___ Records supplied ___

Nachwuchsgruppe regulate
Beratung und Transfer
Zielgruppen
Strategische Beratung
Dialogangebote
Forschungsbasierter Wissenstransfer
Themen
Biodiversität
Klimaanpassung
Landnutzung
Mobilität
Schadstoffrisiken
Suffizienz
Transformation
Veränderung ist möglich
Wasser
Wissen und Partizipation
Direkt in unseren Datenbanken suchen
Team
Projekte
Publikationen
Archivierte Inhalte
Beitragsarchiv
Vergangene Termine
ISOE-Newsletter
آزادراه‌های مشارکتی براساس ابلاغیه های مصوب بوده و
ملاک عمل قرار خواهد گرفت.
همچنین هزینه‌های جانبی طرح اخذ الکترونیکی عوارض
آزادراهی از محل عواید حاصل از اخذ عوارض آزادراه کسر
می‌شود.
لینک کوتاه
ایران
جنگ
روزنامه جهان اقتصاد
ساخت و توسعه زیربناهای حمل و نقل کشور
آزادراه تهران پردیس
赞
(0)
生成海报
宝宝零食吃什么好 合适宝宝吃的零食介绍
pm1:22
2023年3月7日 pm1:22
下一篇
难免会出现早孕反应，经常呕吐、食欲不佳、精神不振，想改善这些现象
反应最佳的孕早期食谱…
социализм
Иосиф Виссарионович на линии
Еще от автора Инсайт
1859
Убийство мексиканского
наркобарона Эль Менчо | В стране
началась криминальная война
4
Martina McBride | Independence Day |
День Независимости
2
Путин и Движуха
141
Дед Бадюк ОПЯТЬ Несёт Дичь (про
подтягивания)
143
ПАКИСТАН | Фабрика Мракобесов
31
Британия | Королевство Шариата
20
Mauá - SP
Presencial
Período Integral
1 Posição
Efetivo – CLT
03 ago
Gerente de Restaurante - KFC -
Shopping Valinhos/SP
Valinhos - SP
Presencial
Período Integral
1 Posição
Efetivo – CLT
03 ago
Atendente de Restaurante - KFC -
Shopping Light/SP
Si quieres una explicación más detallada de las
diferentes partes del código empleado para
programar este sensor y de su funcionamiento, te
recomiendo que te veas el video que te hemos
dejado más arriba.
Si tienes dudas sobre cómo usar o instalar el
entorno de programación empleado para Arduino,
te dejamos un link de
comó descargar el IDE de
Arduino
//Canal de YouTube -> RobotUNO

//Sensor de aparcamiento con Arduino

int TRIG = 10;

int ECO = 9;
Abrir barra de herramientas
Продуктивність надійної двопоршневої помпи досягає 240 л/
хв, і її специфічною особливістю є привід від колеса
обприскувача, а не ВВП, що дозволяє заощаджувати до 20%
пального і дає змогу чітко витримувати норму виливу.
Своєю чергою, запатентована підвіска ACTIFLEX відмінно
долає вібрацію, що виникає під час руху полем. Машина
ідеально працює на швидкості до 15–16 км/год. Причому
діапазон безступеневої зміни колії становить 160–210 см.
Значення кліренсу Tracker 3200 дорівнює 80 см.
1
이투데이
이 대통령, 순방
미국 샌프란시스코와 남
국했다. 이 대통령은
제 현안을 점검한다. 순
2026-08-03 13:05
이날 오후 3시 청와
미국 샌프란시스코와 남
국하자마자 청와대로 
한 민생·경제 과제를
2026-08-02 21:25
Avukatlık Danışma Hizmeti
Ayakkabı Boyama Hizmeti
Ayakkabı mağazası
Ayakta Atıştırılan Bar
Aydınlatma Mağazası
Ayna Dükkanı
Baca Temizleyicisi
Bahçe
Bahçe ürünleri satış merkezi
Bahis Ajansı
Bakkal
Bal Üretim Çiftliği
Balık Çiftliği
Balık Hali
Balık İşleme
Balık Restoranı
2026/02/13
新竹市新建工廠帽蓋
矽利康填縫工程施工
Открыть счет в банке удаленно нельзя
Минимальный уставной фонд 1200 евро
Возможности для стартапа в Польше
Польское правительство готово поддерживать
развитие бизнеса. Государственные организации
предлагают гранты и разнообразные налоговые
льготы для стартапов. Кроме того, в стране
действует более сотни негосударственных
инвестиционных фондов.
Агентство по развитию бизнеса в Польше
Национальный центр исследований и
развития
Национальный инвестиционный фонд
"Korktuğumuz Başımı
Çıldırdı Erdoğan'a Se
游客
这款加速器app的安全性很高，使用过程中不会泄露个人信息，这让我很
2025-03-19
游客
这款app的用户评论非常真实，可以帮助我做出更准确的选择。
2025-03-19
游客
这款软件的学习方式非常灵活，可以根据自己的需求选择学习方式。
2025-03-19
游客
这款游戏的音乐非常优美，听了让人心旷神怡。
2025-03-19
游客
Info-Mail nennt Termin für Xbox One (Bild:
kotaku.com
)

___

### Exercise aim
Copy word for word the stretch of entries above from the line that has "Shopping Light/SP" through the line that has "te dejamos un link de", both ends included, and nothing outside it.

### Worked solution
Shopping Light/SP
Si quieres una explicación más detallada de las
diferentes partes del código empleado para
programar este sensor y de su funcionamiento, te
recomiendo que te veas el video que te hemos
dejado más arriba.
Si tienes dudas sobre cómo usar o instalar el
entorno de programación empleado para Arduino,
te dejamos un link de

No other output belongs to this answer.